El advenimiento de la estanflación

Nueva York - La economía mundial ha tenido varios años buenos. El crecimiento global ha sido fuerte y la división entre el mundo en desarrollo y el mundo desarrollado se ha achicado -la India y China lideran el camino, con un crecimiento del PBI del 11,1% y 9,7% en 2006, y 11,5% y 8,9% en 2007, respectivamente. Incluso a Africa le ha estado yendo bien, con un crecimiento superior al 5% en 2006 y 2007.

Sin embargo, los buenos tiempos pueden estar llegando a su fin. Durante años existió la preocupación sobre los desequilibrios globales causados por el gigantesco endeudamiento estadounidense en el exterior. Estados Unidos, a su vez, dijo que el mundo debería estar agradecido: al vivir más allá de sus posibilidades, el país ayudó a mantener en marcha la economía global, especialmente dadas las altas tasas de ahorro en Asia, que acumuló cientos de miles de millones de dólares en reservas. Pero siempre se admitió que el crecimiento de Estados Unidos bajo el gobierno del presidente George W. Bush no era sostenible. Hoy el día del juicio final asoma amenazadoramente.
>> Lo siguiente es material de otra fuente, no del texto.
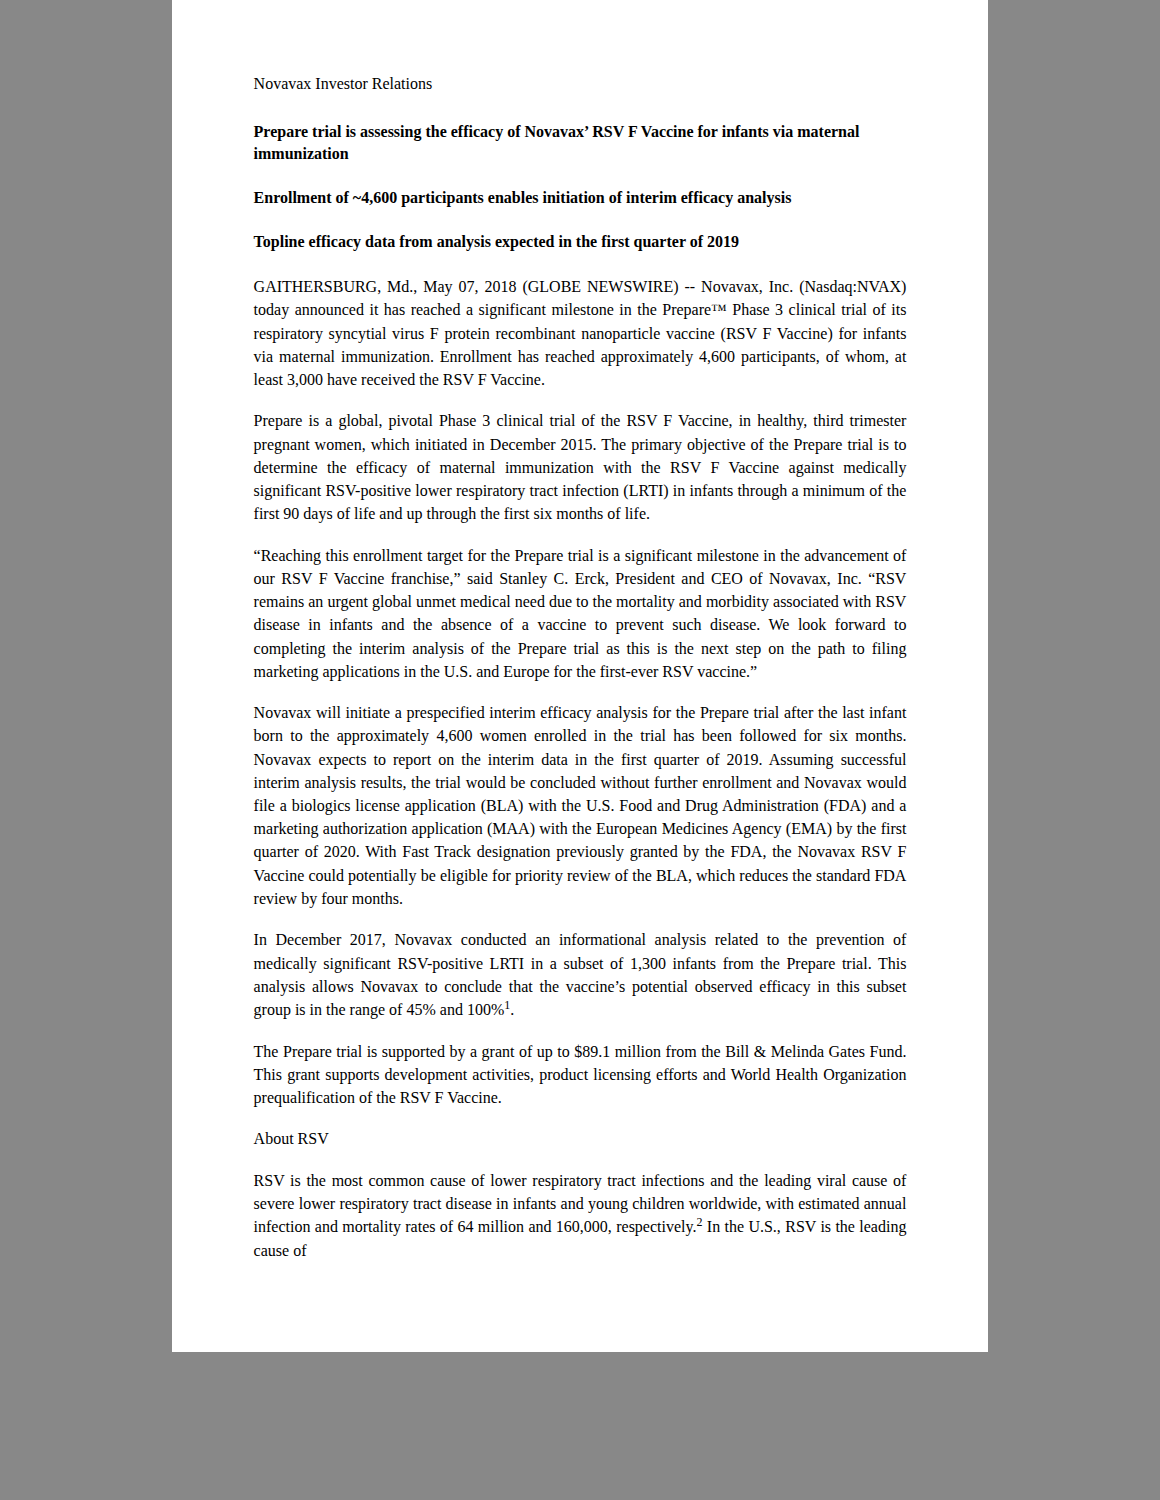Novavax Investor Relations
Prepare trial is assessing the efficacy of Novavax’ RSV F Vaccine for infants via maternal immunization
Enrollment of ~4,600 participants enables initiation of interim efficacy analysis
Topline efficacy data from analysis expected in the first quarter of 2019
GAITHERSBURG, Md., May 07, 2018 (GLOBE NEWSWIRE) -- Novavax, Inc. (Nasdaq:NVAX) today announced it has reached a significant milestone in the Prepare™ Phase 3 clinical trial of its respiratory syncytial virus F protein recombinant nanoparticle vaccine (RSV F Vaccine) for infants via maternal immunization. Enrollment has reached approximately 4,600 participants, of whom, at least 3,000 have received the RSV F Vaccine.
Prepare is a global, pivotal Phase 3 clinical trial of the RSV F Vaccine, in healthy, third trimester pregnant women, which initiated in December 2015. The primary objective of the Prepare trial is to determine the efficacy of maternal immunization with the RSV F Vaccine against medically significant RSV-positive lower respiratory tract infection (LRTI) in infants through a minimum of the first 90 days of life and up through the first six months of life.
“Reaching this enrollment target for the Prepare trial is a significant milestone in the advancement of our RSV F Vaccine franchise,” said Stanley C. Erck, President and CEO of Novavax, Inc. “RSV remains an urgent global unmet medical need due to the mortality and morbidity associated with RSV disease in infants and the absence of a vaccine to prevent such disease. We look forward to completing the interim analysis of the Prepare trial as this is the next step on the path to filing marketing applications in the U.S. and Europe for the first-ever RSV vaccine.”
Novavax will initiate a prespecified interim efficacy analysis for the Prepare trial after the last infant born to the approximately 4,600 women enrolled in the trial has been followed for six months. Novavax expects to report on the interim data in the first quarter of 2019. Assuming successful interim analysis results, the trial would be concluded without further enrollment and Novavax would file a biologics license application (BLA) with the U.S. Food and Drug Administration (FDA) and a marketing authorization application (MAA) with the European Medicines Agency (EMA) by the first quarter of 2020. With Fast Track designation previously granted by the FDA, the Novavax RSV F Vaccine could potentially be eligible for priority review of the BLA, which reduces the standard FDA review by four months.
In December 2017, Novavax conducted an informational analysis related to the prevention of medically significant RSV-positive LRTI in a subset of 1,300 infants from the Prepare trial. This analysis allows Novavax to conclude that the vaccine’s potential observed efficacy in this subset group is in the range of 45% and 100%1.
The Prepare trial is supported by a grant of up to $89.1 million from the Bill & Melinda Gates Fund. This grant supports development activities, product licensing efforts and World Health Organization prequalification of the RSV F Vaccine.
About RSV
RSV is the most common cause of lower respiratory tract infections and the leading viral cause of severe lower respiratory tract disease in infants and young children worldwide, with estimated annual infection and mortality rates of 64 million and 160,000, respectively.2 In the U.S., RSV is the leading cause of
La guerra mal concebida de Estados Unidos en Irak ayudó a alimentar una cuadruplicación de los precios del petróleo desde 2003. En los años 1970, los shocks petroleros derivaron en inflación en algunos países, y en recesión en otras partes, mientras los gobiernos aumentaban las tasas de interés para combatir los precios en suba. Y algunas economías enfrentaron lo peor de ambos mundos: la estanflación.